As people became more knowledgeable about business and began to trade their goods with other countries, feudal life declined and towns and cities began to appear. As tradesmen became more wealthy and successful, they did not need the feudal overlords for protection. They began to resent having to give what they made to these lords, and an agreement was made allowing the townspeople to pay a fixed yearly amount of money in taxes directly to the king. This sounds a whole lot like our paying income tax each year, doesn't it?
The Rise of the Middle Class
With the rise of the middle class, consisting of merchants, tradesmen, freemen, farmers, and skilled workers, more people learned to read and write at least enough to do business. Agriculture improved, and local markets traded livestock, spices, luxury articles, and precious metals.
Guilds
Guilds were professional associations organized to provide economic protection for craftsmen in their various trades. Guilds supervised the quality of materials and work-the number of stitches in each shoe, the weights and measures used, and the prices charged. Their main function was the regulation of a particular trade or craft. These guilds guaranteed a better standard of life for their members, increasing the numbers in the new middle class.
Growing Pains
As the towns grew in population, so did problems with hygiene. Human waste and dead animals could often be found in the streets of the towns. Medical knowledge was severely lacking, and much of medicine depended on myths and superstition.
Some of the homemade medicines were made from herbs, but others came from ground earthworms, animal urine, and animal excrement. They believed that everything in nature had some kind of power. The remedy for an earache, for instance, might be to drop ox urine into the ear.
The Black Plague
In the mid-1340s, a horrible disease struck Asia, Africa, and Europe. The people called this illness the Black Death. In just two years, 25 million people died of the plague, and in ten years, the plague had killed over one third of Europe's population. Can you imagine the fear people must have felt? People were sick everywhere. Whole families and even whole villages were wiped out.
An attack of the plague, spread chiefly by fleas on rats, didn't last long. The symptoms came suddenly and included buboes, chills, fever, headache, and body pains. Buboes swelled, especially in the groin, armpits, and neck. They often become open sores.
The particular strain of the plague also caused spots of blood to turn black under the skin, thus the name Black Death.

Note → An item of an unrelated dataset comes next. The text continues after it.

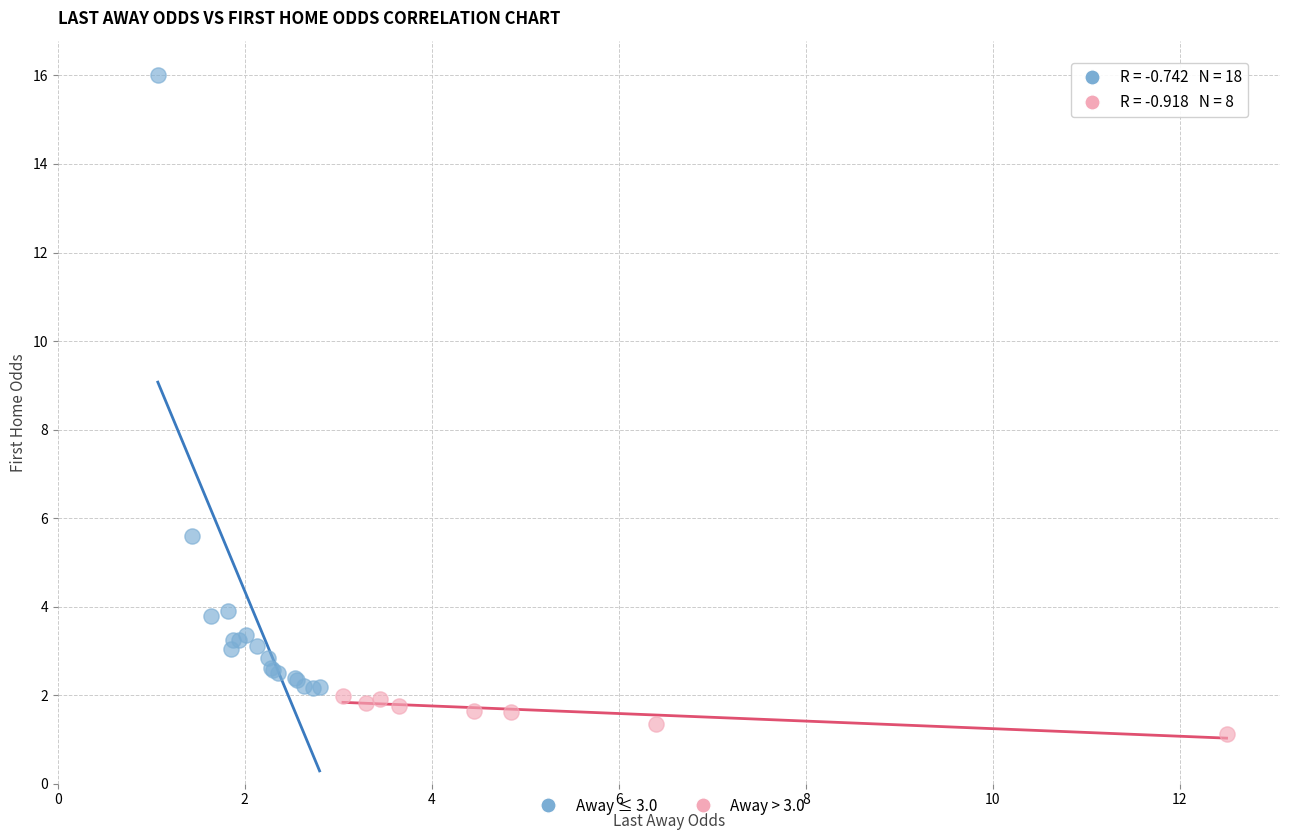

What are all the series names shown in the legend?

Away ≤ 3.0, Away > 3.0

At first, people locked their doors trying to protect themselves. They carried flowers to ward off the smell of the dead and dying. The skies were filled with ashes as people burned houses filled with the dead. Villages filled with the dead were burned down to contain and kill the disease. Nothing worked. Outbreaks of the disease seemed to come in cycles. Just as people thought it was over, a new rash of illness would hit the towns, and from the towns move to the villages.
The Fall of Feudalism
Feudalism was on the decline during the 1300s, and the black plague brought an end to the system. Because all classes were affected equally, the landowners died the same as their work force. Those left behind found their ways to the cities and began life as free men and women.
The words to the "Ring around the Roses" children's sing-a-long have their origin in English history. The historical period dates back to when the first outbreak of the plague hit England in the 1300s. The symptoms of the plague included a rosy, red rash in the shape of a ring on the skin - hence, "ring around the rosy."
Pockets and pouches were filled with sweet smelling herbs (or posies) which were carried due to the belief that the disease was transmitted by bad smells. The term "Ashes Ashes" refers to the
cremation of the dead bodies! The last line you
learned as a child says, "All fall down." The
original English version says, "All fall dead!"
This puts a whole new perspective on our nursery rhyme, doesn't it?